Until a few months ago, Samia Gul could kick, dribble and manoeuvre a football like a star player. The 12-year-old, who hails from Pakistan’s “football district” Lyari in southern Karachi, wanted to join Pakistan’s national women’s football team.

But her dream was shattered late last year when she was diagnosed with asthma. Doctors told her she had to stop intense running.

Gul is one of tens of thousands of Pakistanis who develop health conditions like asthma every year. Health experts say a key factor, especially in major cities, is ever-increasing air pollution.

Karachi, the country’s largest city and commercial capital, home to nearly 20 million people, is the fourth most polluted city in the world, according to Swiss air quality technology company IQAirPakistan.

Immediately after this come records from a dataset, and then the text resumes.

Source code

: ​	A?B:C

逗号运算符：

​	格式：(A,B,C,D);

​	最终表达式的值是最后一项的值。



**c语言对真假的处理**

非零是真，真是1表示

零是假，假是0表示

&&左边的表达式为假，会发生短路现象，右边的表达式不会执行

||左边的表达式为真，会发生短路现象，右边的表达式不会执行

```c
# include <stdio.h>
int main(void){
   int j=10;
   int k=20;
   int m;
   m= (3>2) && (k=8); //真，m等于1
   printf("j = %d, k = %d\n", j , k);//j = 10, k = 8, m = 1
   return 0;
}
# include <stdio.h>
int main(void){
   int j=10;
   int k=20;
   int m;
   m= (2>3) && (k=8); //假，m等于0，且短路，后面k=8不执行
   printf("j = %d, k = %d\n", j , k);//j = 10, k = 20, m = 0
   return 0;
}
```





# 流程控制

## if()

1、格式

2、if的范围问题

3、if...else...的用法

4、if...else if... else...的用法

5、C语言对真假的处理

Besides Karachi, Pakistan’s second-largest city Lahore, northwestern Peshawar, Rawalpindi and textile hub Faisalabad are highly polluted.

Gul is heartbroken that the pollution in her city has taken a toll on her dream of becoming a professional footballer.

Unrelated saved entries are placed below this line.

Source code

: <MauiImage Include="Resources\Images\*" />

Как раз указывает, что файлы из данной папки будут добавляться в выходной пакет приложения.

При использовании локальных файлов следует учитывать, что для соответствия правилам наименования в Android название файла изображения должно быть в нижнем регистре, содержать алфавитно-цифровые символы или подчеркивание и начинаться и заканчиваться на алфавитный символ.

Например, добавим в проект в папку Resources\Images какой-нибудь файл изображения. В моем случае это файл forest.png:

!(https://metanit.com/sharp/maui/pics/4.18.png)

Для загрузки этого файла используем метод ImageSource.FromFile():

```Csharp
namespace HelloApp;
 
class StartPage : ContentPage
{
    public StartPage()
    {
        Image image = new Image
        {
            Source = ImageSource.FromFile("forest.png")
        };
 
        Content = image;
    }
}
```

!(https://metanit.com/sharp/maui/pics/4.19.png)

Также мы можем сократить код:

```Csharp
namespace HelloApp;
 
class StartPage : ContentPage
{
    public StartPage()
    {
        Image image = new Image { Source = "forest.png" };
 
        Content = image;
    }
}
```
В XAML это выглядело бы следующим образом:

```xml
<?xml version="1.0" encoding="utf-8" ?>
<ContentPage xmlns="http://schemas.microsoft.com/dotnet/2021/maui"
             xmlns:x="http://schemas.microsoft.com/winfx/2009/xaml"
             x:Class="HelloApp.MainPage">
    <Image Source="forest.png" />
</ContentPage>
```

“I was taking part in a routine practice match [a few months ago] when I felt difficulty breathing. I knelt to the ground in an attempt to settle down but soon realised I could not breathe properly. I fell to the ground, and was rushed to the hospital, where the doctors told me ‘a bad news’,” a visibly dejected Gul said. “It seemed as if the world was over for me when my doctor told me that I could not play football [because of asthma], at least in the near future.”

But this was not her only problem.

The lack of a proper, well-run transport system affects the majority of citizens in Pakistan’s big cities like Karachi. But it takes a particular toll on women, who face regular sexual harassment.

To travel to the football ground, Gul used public transport, which took about half an hour. In this short time she was often harassed by boys at the bus stop or on her way to the ground and back home.